Check every line of the listing below for "KiCad", and report how many lines have it, as a number with nothing more.

### MATERIAL SHOWN

***

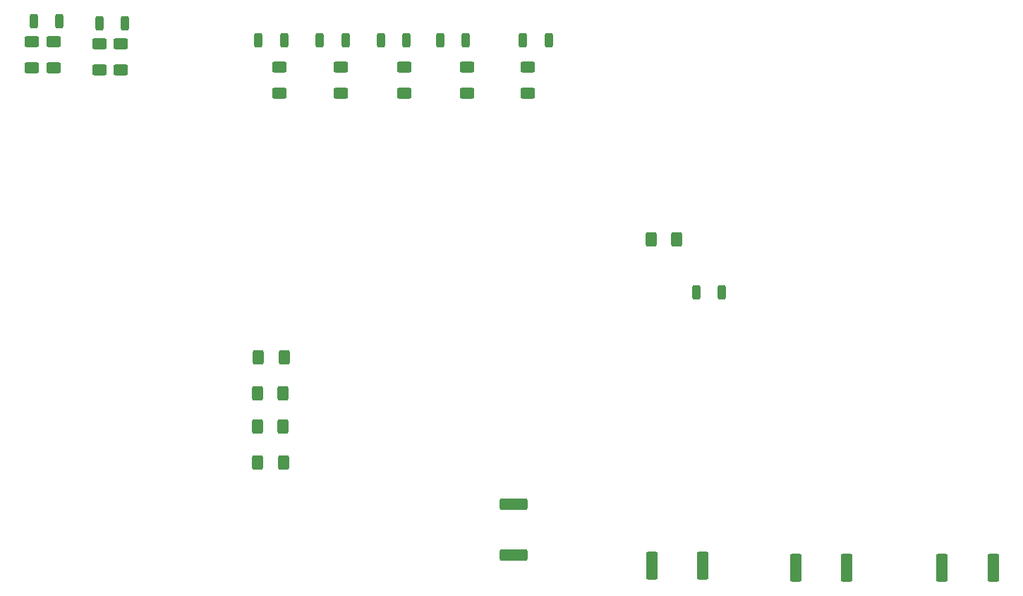
<source format=gbr>
%TF.GenerationSoftware,KiCad,Pcbnew,7.0.2*%
%TF.CreationDate,2024-03-07T12:51:37+05:30*%
%TF.ProjectId,helix2403,68656c69-7832-4343-9033-2e6b69636164,rev?*%
%TF.SameCoordinates,Original*%
%TF.FileFunction,Paste,Bot*%
%TF.FilePolarity,Positive*%
%FSLAX46Y46*%
G04 Gerber Fmt 4.6, Leading zero omitted, Abs format (unit mm)*
G04 Created by KiCad (PCBNEW 7.0.2) date 2024-03-07 12:51:37*
%MOMM*%
%LPD*%
G01*
G04 APERTURE LIST*
G04 Aperture macros list*
%AMRoundRect*
0 Rectangle with rounded corners*
0 $1 Rounding radius*
0 $2 $3 $4 $5 $6 $7 $8 $9 X,Y pos of 4 corners*
0 Add a 4 corners polygon primitive as box body*
4,1,4,$2,$3,$4,$5,$6,$7,$8,$9,$2,$3,0*
0 Add four circle primitives for the rounded corners*
1,1,$1+$1,$2,$3*
1,1,$1+$1,$4,$5*
1,1,$1+$1,$6,$7*
1,1,$1+$1,$8,$9*
0 Add four rect primitives between the rounded corners*
20,1,$1+$1,$2,$3,$4,$5,0*
20,1,$1+$1,$4,$5,$6,$7,0*
20,1,$1+$1,$6,$7,$8,$9,0*
20,1,$1+$1,$8,$9,$2,$3,0*%
G04 Aperture macros list end*
%ADD10RoundRect,0.250000X0.625000X-0.400000X0.625000X0.400000X-0.625000X0.400000X-0.625000X-0.400000X0*%
%ADD11RoundRect,0.190000X-0.285000X-0.685000X0.285000X-0.685000X0.285000X0.685000X-0.285000X0.685000X0*%
%ADD12RoundRect,0.250000X0.400000X0.625000X-0.400000X0.625000X-0.400000X-0.625000X0.400000X-0.625000X0*%
%ADD13RoundRect,0.249999X-0.450001X-1.425001X0.450001X-1.425001X0.450001X1.425001X-0.450001X1.425001X0*%
%ADD14RoundRect,0.249999X-1.425001X0.450001X-1.425001X-0.450001X1.425001X-0.450001X1.425001X0.450001X0*%
%ADD15RoundRect,0.250000X-0.400000X-0.625000X0.400000X-0.625000X0.400000X0.625000X-0.400000X0.625000X0*%
G04 APERTURE END LIST*
D10*
%TO.C,R13*%
X76978200Y-53314600D03*
X76978200Y-50214600D03*
%TD*%
%TO.C,R15*%
X74311200Y-53314600D03*
X74311200Y-50214600D03*
%TD*%
D11*
%TO.C,D19*%
X123332000Y-50038000D03*
X126432000Y-50038000D03*
%TD*%
D10*
%TO.C,R5*%
X111446000Y-56388000D03*
X111446000Y-53288000D03*
%TD*%
D11*
%TO.C,D20*%
X116220000Y-50038000D03*
X119320000Y-50038000D03*
%TD*%
%TO.C,D8*%
X74564000Y-47752000D03*
X77664000Y-47752000D03*
%TD*%
D10*
%TO.C,R3*%
X126584400Y-56388000D03*
X126584400Y-53288000D03*
%TD*%
D12*
%TO.C,R17*%
X104639400Y-88061800D03*
X101539400Y-88061800D03*
%TD*%
D11*
%TO.C,D18*%
X154066000Y-80264000D03*
X157166000Y-80264000D03*
%TD*%
D12*
%TO.C,R16*%
X104487000Y-92334600D03*
X101387000Y-92334600D03*
%TD*%
D13*
%TO.C,R7*%
X183582000Y-113284000D03*
X189682000Y-113284000D03*
%TD*%
D11*
%TO.C,D16*%
X82438000Y-48006000D03*
X85538000Y-48006000D03*
%TD*%
%TO.C,D22*%
X101540000Y-50038000D03*
X104640000Y-50038000D03*
%TD*%
D10*
%TO.C,R9*%
X82439200Y-53594000D03*
X82439200Y-50494000D03*
%TD*%
D12*
%TO.C,R10*%
X104537800Y-100660200D03*
X101437800Y-100660200D03*
%TD*%
D10*
%TO.C,R1*%
X133848800Y-56388000D03*
X133848800Y-53288000D03*
%TD*%
D11*
%TO.C,D21*%
X108906000Y-50038000D03*
X112006000Y-50038000D03*
%TD*%
D14*
%TO.C,R18*%
X132172400Y-105662000D03*
X132172400Y-111762000D03*
%TD*%
D12*
%TO.C,R12*%
X104487000Y-96322400D03*
X101387000Y-96322400D03*
%TD*%
D10*
%TO.C,R6*%
X104080000Y-56388000D03*
X104080000Y-53288000D03*
%TD*%
%TO.C,R8*%
X84979200Y-53594000D03*
X84979200Y-50494000D03*
%TD*%
D13*
%TO.C,R11*%
X166052000Y-113284000D03*
X172152000Y-113284000D03*
%TD*%
D10*
%TO.C,R4*%
X119040600Y-56388000D03*
X119040600Y-53288000D03*
%TD*%
D15*
%TO.C,R2*%
X148631000Y-73863200D03*
X151731000Y-73863200D03*
%TD*%
D13*
%TO.C,R14*%
X148780000Y-113030000D03*
X154880000Y-113030000D03*
%TD*%
D11*
%TO.C,D17*%
X133264000Y-50038000D03*
X136364000Y-50038000D03*
%TD*%
M02*

</source>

***

### EXERCISE SOLUTION
2